Note: This should be called after backward() has been called to compute gradients.
get_lr
my $current_lr = $optimizer->get_lr();
Returns the current learning rate.
set_lr
$optimizer->set_lr($new_lr);
Sets a new learning rate. Useful for implementing custom learning rate schedules or manual adjustment during training.
Example:
# Manual learning rate decay
if ($epoch % 30 == 0) {
my $current_lr = $optimizer->get_lr();
$optimizer->set_lr($current_lr * 0.1);
}
HYPERPARAMETER GUIDELINES
Learning Rate
Start with 0.01 or 0.001
If loss oscillates, reduce by 10x
If loss decreases too slowly, increase by 2-10x
Momentum
Use 0.9 as a default for most cases
Try 0.99 for very smooth optimization landscapes
Set to 0 if momentum causes instability
Weight Decay
Use 1e-4 to 1e-5 for regularization
Higher values (1e-2) for strong regularization
Set to 0 if overfitting is not a concern
COMPARISON WITH ADAMW
SGD is simpler and has fewer hyperparameters than AdamW, but may require more tuning of the learning rate schedule.
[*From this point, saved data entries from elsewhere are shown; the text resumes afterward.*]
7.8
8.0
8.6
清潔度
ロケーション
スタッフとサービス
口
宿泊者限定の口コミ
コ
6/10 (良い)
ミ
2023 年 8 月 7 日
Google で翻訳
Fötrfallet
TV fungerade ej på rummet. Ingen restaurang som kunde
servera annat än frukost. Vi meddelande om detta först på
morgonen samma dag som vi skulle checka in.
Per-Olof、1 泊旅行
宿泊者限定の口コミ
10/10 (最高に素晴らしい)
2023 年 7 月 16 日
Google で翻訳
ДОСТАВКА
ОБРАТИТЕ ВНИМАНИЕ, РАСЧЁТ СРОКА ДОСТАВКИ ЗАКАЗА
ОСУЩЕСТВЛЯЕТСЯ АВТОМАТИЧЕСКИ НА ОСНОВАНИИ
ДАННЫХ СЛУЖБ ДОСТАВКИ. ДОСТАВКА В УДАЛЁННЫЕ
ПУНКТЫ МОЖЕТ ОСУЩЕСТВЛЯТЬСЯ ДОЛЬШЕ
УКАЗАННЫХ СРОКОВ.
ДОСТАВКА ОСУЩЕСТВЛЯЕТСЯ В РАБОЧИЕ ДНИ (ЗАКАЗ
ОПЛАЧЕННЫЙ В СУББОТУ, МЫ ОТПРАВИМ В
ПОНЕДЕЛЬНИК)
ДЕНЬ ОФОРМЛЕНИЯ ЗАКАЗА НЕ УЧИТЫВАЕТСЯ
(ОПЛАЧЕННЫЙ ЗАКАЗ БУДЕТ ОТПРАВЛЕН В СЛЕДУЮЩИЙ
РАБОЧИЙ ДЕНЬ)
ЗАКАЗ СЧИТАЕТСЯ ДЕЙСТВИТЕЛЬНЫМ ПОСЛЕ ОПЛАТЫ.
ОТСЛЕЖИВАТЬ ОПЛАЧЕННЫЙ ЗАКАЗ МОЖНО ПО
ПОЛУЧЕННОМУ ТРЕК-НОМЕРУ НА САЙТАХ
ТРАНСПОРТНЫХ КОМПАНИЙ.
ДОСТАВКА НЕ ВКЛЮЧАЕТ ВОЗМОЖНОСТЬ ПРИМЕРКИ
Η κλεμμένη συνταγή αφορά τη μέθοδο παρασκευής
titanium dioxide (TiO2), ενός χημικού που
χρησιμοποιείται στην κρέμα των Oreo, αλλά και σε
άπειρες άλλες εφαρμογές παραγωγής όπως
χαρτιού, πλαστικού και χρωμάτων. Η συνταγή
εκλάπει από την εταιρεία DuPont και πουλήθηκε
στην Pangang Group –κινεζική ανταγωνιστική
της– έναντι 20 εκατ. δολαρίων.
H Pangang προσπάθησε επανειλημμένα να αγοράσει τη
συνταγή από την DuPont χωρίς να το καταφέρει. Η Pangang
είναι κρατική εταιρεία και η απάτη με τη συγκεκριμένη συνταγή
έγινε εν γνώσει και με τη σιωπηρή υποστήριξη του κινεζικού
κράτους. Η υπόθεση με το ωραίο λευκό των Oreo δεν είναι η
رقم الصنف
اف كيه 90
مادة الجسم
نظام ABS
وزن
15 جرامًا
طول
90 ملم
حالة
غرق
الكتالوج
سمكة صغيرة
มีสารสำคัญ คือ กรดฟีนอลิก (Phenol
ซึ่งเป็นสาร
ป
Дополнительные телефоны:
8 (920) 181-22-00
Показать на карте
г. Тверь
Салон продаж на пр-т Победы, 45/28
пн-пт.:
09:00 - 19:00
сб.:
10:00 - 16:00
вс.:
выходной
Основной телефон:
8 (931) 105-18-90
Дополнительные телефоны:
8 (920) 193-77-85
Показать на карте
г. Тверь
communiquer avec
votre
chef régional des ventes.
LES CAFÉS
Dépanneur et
AdamW often works "out of the box" for transformer models, while SGD can achieve better generalization with proper tuning.
SEE ALSO
Lugh::Optimizer::AdamW - Adam optimizer with weight decay
Lugh::Optimizer::LRScheduler - Learning rate scheduling
Lugh::Optimizer - Gradient clipping utilities
Lugh::Autograd - Automatic differentiation
AUTHOR
LNATION <email@lnation.org>
LICENSE
This is free software; you can redistribute it and/or modify it under the same terms as Perl itself.